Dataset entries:
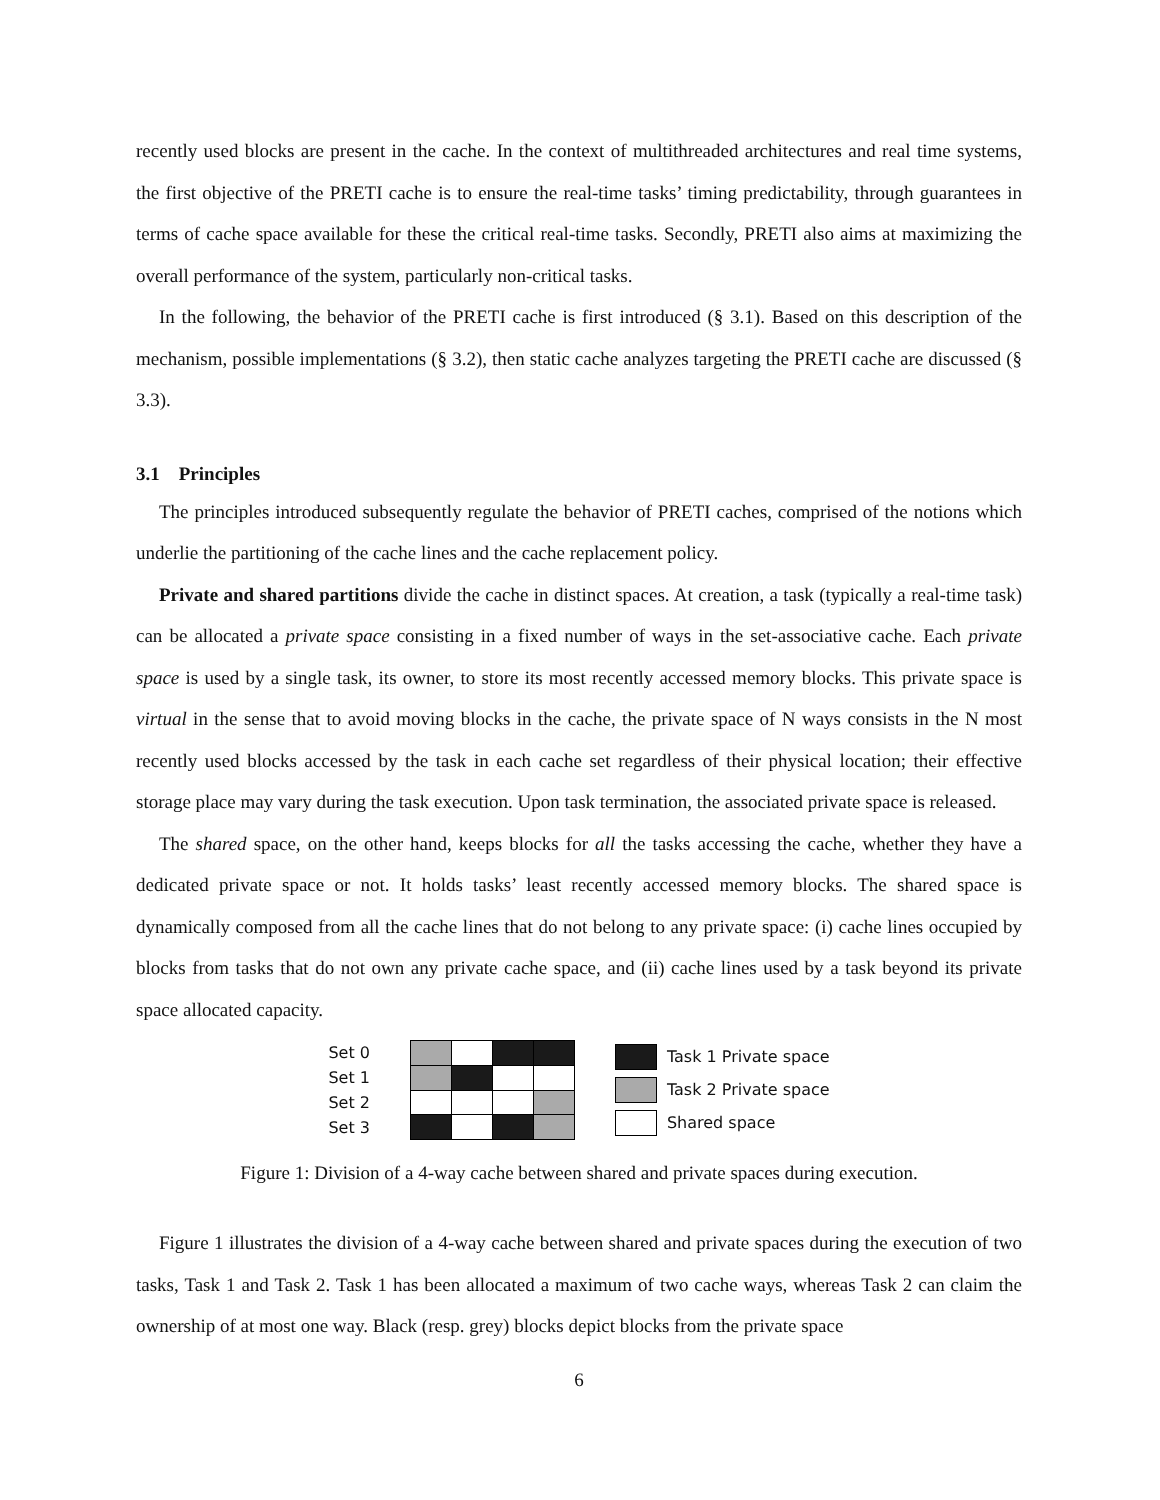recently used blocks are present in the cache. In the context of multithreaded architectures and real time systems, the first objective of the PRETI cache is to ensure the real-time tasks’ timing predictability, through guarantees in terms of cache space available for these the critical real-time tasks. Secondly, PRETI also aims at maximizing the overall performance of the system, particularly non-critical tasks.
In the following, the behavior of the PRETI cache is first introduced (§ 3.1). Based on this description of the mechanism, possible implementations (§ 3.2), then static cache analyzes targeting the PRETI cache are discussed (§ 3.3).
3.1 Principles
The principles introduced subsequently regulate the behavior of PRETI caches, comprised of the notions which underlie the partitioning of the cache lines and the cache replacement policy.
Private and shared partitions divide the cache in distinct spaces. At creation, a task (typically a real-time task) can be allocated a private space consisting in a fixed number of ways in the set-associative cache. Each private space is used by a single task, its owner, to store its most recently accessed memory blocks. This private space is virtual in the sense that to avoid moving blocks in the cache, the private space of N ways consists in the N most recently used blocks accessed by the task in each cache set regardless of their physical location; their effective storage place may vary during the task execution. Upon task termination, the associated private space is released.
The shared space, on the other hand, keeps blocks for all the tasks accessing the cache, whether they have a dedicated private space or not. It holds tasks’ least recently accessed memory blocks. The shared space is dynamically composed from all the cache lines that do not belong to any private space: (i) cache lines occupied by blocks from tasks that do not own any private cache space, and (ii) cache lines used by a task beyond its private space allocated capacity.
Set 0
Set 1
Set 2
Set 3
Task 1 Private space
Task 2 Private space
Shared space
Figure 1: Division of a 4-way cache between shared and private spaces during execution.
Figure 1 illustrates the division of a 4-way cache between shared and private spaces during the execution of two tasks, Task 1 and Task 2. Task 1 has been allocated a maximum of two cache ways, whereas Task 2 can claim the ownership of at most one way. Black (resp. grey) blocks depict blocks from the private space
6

→ EXERCISE AIM
Write out each record exactly as shown, but not its pictures.

→ RESPONSE AREA
recently used blocks are present in the cache. In the context of multithreaded architectures and real time systems, the first objective of the PRETI cache is to ensure the real-time tasks’ timing predictability, through guarantees in terms of cache space available for these the critical real-time tasks. Secondly, PRETI also aims at maximizing the overall performance of the system, particularly non-critical tasks.
In the following, the behavior of the PRETI cache is first introduced (§ 3.1). Based on this description of the mechanism, possible implementations (§ 3.2), then static cache analyzes targeting the PRETI cache are discussed (§ 3.3).
3.1 Principles
The principles introduced subsequently regulate the behavior of PRETI caches, comprised of the notions which underlie the partitioning of the cache lines and the cache replacement policy.
Private and shared partitions divide the cache in distinct spaces. At creation, a task (typically a real-time task) can be allocated a private space consisting in a fixed number of ways in the set-associative cache. Each private space is used by a single task, its owner, to store its most recently accessed memory blocks. This private space is virtual in the sense that to avoid moving blocks in the cache, the private space of N ways consists in the N most recently used blocks accessed by the task in each cache set regardless of their physical location; their effective storage place may vary during the task execution. Upon task termination, the associated private space is released.
The shared space, on the other hand, keeps blocks for all the tasks accessing the cache, whether they have a dedicated private space or not. It holds tasks’ least recently accessed memory blocks. The shared space is dynamically composed from all the cache lines that do not belong to any private space: (i) cache lines occupied by blocks from tasks that do not own any private cache space, and (ii) cache lines used by a task beyond its private space allocated capacity.
Set 0
Set 1
Set 2
Set 3
Task 1 Private space
Task 2 Private space
Shared space
Figure 1: Division of a 4-way cache between shared and private spaces during execution.
Figure 1 illustrates the division of a 4-way cache between shared and private spaces during the execution of two tasks, Task 1 and Task 2. Task 1 has been allocated a maximum of two cache ways, whereas Task 2 can claim the ownership of at most one way. Black (resp. grey) blocks depict blocks from the private space
6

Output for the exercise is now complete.